The move was in part to reach Hispanics, said Lisa Parrish, the director of operations for The Salvation Army Winston-Salem area command.

"We felt that we really needed to serve the Latinos, and we might have to change the way we do things to serve these people," Parrish said.

It seems to be working. Kiser, who grew up in Puerto Rico, has been the outreach case manager for 16 months. Last year, 2 percent of families served by the emergency financial-assistance program were Hispanic. This year, that figure increased to 20 percent.
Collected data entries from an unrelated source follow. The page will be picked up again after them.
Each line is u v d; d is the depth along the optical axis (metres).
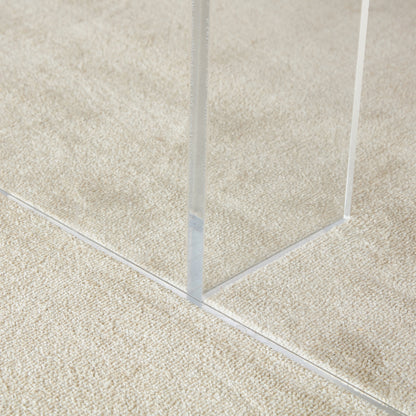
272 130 1.17
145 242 1.26
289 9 1.12
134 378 1.07
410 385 1.03
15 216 1.36
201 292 1.20
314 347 1.09
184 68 1.23
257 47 1.10
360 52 1.24
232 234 1.19
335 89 1.23
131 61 1.31
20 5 1.42
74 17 1.37
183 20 1.22
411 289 1.12
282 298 1.16
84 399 1.04
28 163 1.44
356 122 1.30
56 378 1.07
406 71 1.48
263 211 1.20
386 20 1.52
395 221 1.23
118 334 1.13
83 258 1.27
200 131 1.11
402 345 1.06
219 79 1.08
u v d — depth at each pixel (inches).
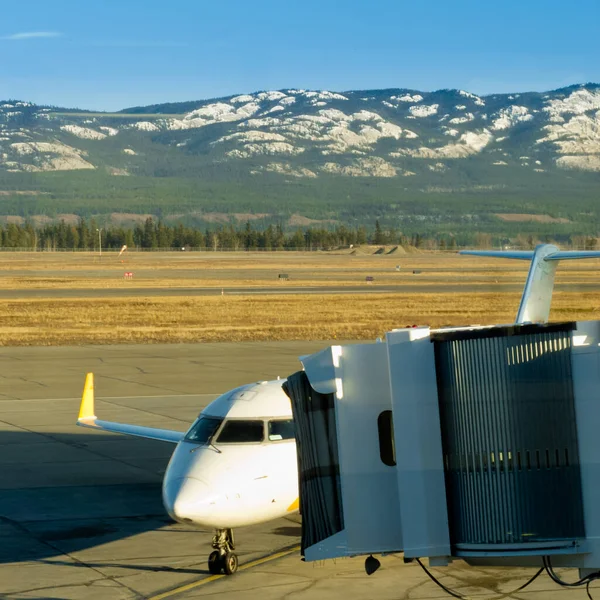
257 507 917.8
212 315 4717.0
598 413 633.0
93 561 981.8
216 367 2780.5
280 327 4060.0
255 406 988.6
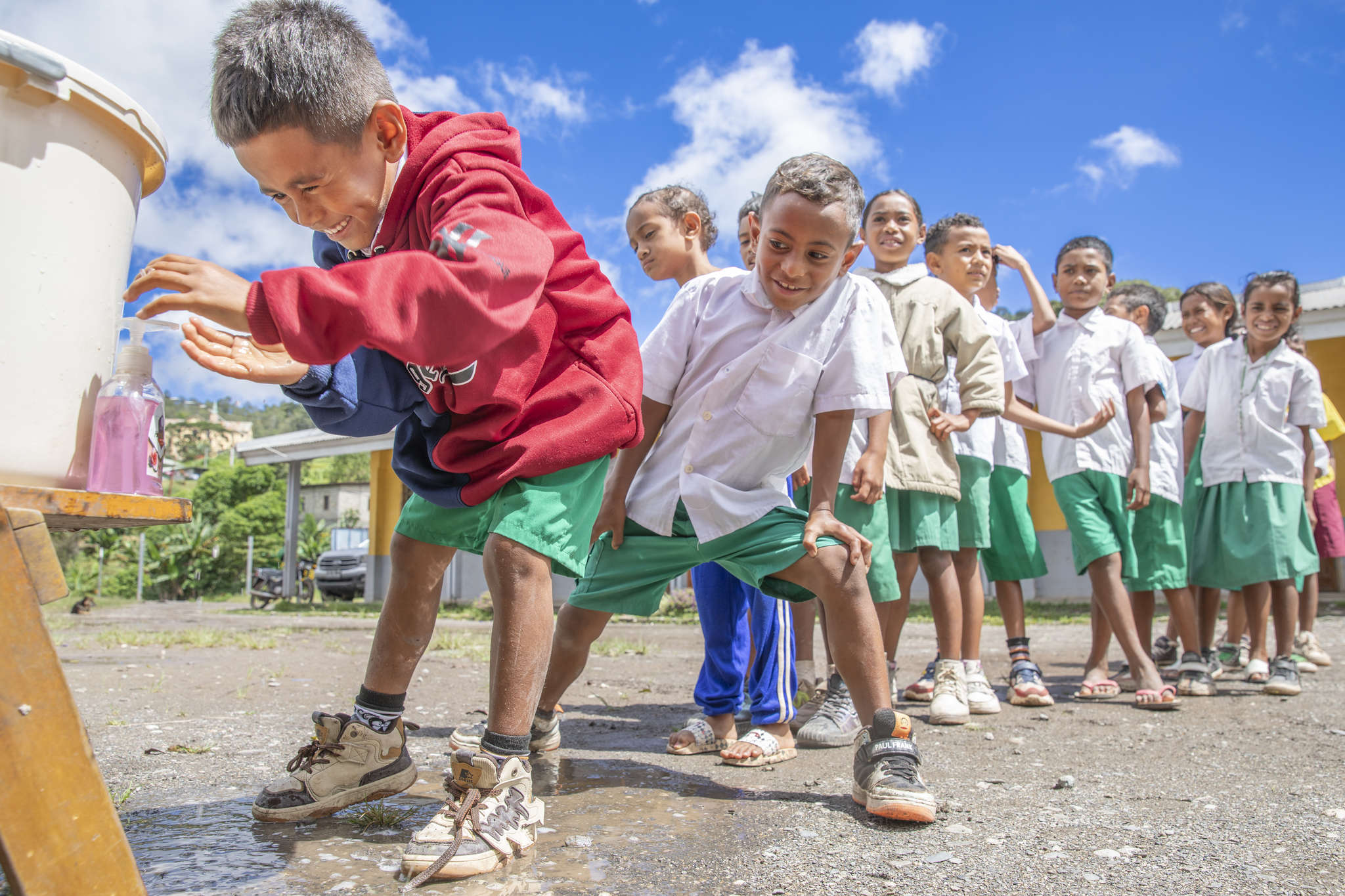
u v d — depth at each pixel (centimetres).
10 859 93
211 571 2892
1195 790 214
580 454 167
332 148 143
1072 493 377
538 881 146
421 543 184
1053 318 408
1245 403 418
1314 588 495
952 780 227
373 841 167
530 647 163
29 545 97
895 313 328
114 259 117
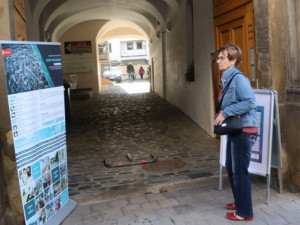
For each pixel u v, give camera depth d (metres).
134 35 23.61
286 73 4.34
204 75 8.48
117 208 4.17
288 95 4.29
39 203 3.44
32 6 9.17
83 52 19.86
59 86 3.71
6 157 3.58
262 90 4.04
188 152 6.91
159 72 16.88
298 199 4.11
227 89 3.50
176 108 12.52
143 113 12.14
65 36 19.70
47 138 3.55
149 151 7.14
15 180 3.62
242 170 3.56
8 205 3.65
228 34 6.44
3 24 3.61
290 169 4.33
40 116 3.41
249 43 5.41
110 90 23.02
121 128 9.73
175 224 3.67
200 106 9.10
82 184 5.34
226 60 3.54
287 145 4.33
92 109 13.89
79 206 4.27
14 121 3.03
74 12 15.27
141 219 3.83
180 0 11.16
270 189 4.44
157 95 17.61
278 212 3.80
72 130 9.75
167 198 4.41
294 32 4.21
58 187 3.83
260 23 4.43
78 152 7.32
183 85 11.32
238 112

The Kate B. Reynolds Charitable Trust provides grant money for the emergency assistance payments in Forsyth County. It recently awarded The Salvation Army a $260,282 grant for the program for its current fiscal year.

Kiser said that the program isn't for those looking for a handout. She wants to see that those asking for assistance have been making responsible choices, she said.

In interviews with clients, she goes through pay stubs, bills and receipts. She wants to see the bills that they have paid, and those that they haven't. Those who have been paying for cable but do not pay the rent may not find much sympathy.

"This is like giving you the one little push, so you can do it on your own the next month," she said.

From Oct. 1, 2003, to Sept. 30, 2004, she helped 169 families with rent and 189 families with their utilities.

Sometimes, she said, it is more difficult to help Hispanics because they lack the proper documents. Kiser doesn't ask about immigration status, but she does ask for a photo identification card and a Social Security or taxpayer number.

Kiser said she sees many Hispanic clients at the community center on New Walkertown Road, across from Lakeside Apartments, where she spends Thursday afternoons.

Last Thursday, she already had a line outside her door when she began interviews at 1 p.m.

Alejandro Munoz and Britzel Alvarado were her third interview of the afternoon.

Munoz works construction. Lately, work has been slow and money scarce. The couple have two children, ages 2 years and 6 months, and they don't have the $350 they need to pay rent this month.

Kiser tells them she can't give them $350, but she can give them $150 to offer as a partial payment to their landlord until Munoz gets his next paycheck if the landlord will accept that arrangement.

For the most part, the couple have been able to meet their monthly bills, they say. The only other time they have sought help with a local agency was eight months ago, Munoz said.

Munoz said that life is easier in the United States. There's more work, and the pay is higher.

"When I'm working, it's better here," he said.